**WORK TO BE COMPLETED:** Please reproduce, word for word and with nothing else, the stretch of the material from the line containing "とても素敵なリビングを演出してくれる仕上" through the line containing "リビング側よりコレクションショーケースを".
[[ RECORDS TO PROCESS, beginning ]]
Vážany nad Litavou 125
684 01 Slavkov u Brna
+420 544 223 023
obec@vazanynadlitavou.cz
[[ RECORDS TO PROCESS, end ]]
[[ RECORDS TO PROCESS, beginning ]]
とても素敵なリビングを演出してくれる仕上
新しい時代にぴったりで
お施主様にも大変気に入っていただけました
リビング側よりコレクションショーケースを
[[ RECORDS TO PROCESS, end ]]
[[ RECORDS TO PROCESS, beginning ]]
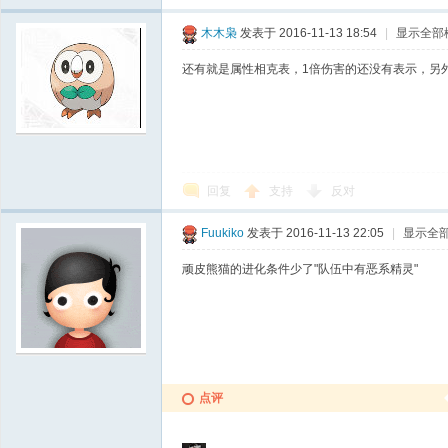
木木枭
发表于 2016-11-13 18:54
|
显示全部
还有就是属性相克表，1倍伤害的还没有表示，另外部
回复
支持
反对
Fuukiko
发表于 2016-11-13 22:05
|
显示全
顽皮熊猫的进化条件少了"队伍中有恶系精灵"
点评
[[ RECORDS TO PROCESS, end ]]
**EXERCISE SOLUTION:**
とても素敵なリビングを演出してくれる仕上
新しい時代にぴったりで
お施主様にも大変気に入っていただけました
リビング側よりコレクションショーケースを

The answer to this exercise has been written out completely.